RECORDS TO USE

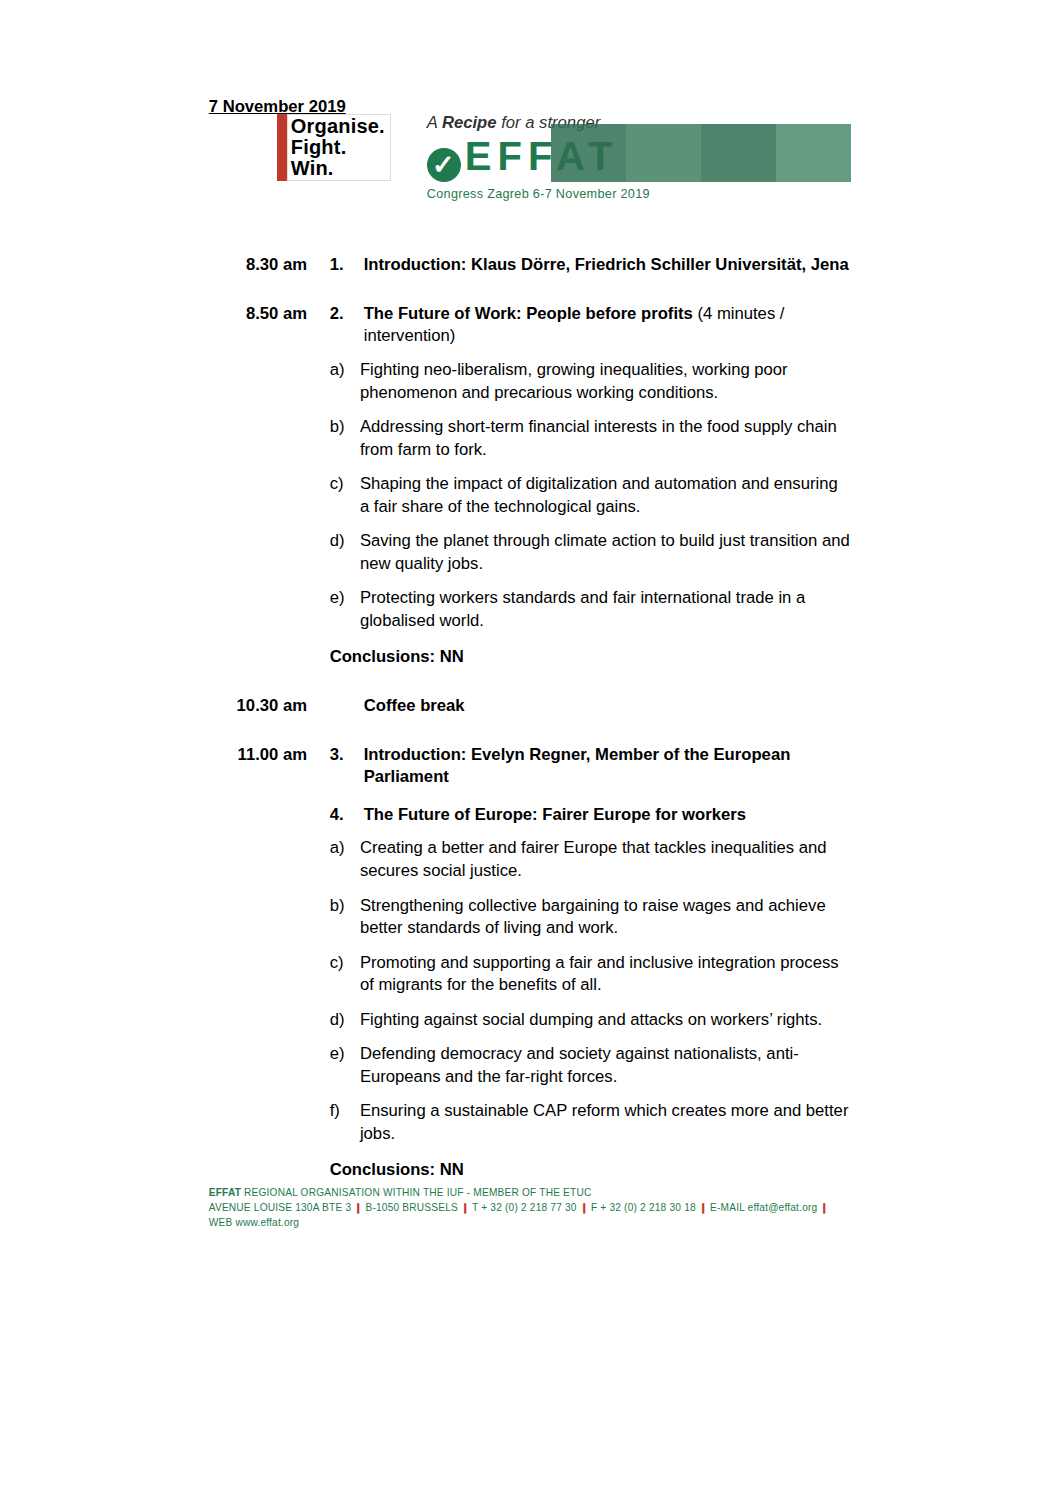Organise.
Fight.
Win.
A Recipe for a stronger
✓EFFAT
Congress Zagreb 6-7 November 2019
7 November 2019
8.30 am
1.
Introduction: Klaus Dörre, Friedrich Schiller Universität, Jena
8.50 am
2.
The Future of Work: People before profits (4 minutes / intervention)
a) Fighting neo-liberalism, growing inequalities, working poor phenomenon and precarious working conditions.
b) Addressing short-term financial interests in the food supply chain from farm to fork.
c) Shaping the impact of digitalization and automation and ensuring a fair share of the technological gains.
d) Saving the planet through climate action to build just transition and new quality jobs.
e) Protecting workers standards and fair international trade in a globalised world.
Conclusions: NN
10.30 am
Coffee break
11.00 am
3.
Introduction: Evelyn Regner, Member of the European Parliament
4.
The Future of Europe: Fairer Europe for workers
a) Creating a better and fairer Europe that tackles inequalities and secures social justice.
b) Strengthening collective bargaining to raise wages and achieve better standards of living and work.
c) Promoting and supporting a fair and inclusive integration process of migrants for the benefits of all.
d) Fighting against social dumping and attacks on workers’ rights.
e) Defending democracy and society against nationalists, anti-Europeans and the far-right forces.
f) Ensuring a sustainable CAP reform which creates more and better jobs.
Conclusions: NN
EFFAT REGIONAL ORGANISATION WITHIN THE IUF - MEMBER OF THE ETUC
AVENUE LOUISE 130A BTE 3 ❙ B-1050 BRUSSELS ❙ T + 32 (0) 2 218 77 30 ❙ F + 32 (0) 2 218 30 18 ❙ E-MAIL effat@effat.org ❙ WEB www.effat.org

WHAT IS NEEDED
Every line from the one containing "f) Ensuring a" to the end of the entries must be set down exactly, with none omitted and none added.

SOLUTION BELOW
f) Ensuring a sustainable CAP reform which creates more and better jobs.
Conclusions: NN
EFFAT REGIONAL ORGANISATION WITHIN THE IUF - MEMBER OF THE ETUC
AVENUE LOUISE 130A BTE 3 ❙ B-1050 BRUSSELS ❙ T + 32 (0) 2 218 77 30 ❙ F + 32 (0) 2 218 30 18 ❙ E-MAIL effat@effat.org ❙ WEB www.effat.org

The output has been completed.